[Page images and extracted text]

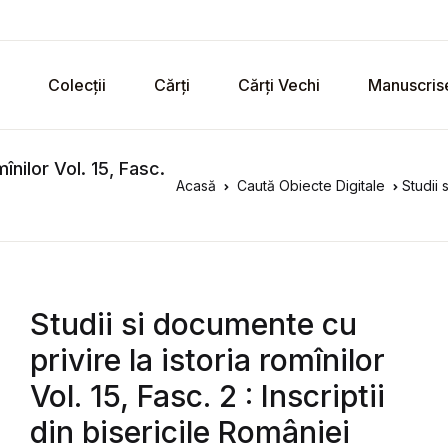
Colecții
Cărți
Cărți Vechi
Manuscris
înilor Vol. 15, Fasc.
Acasă
Caută Obiecte Digitale
Studii s
Studii si documente cu
privire la istoria romînilor
Vol. 15, Fasc. 2 : Inscriptii
din bisericile României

YOUR ASSIGNMENT —
The answer consists of the line holding "Vol. 15, Fasc. 2 : Inscriptii" and every line after it up to the end of the records, word for word.

RESPONSE FOR THIS EXERCISE —
Vol. 15, Fasc. 2 : Inscriptii
din bisericile României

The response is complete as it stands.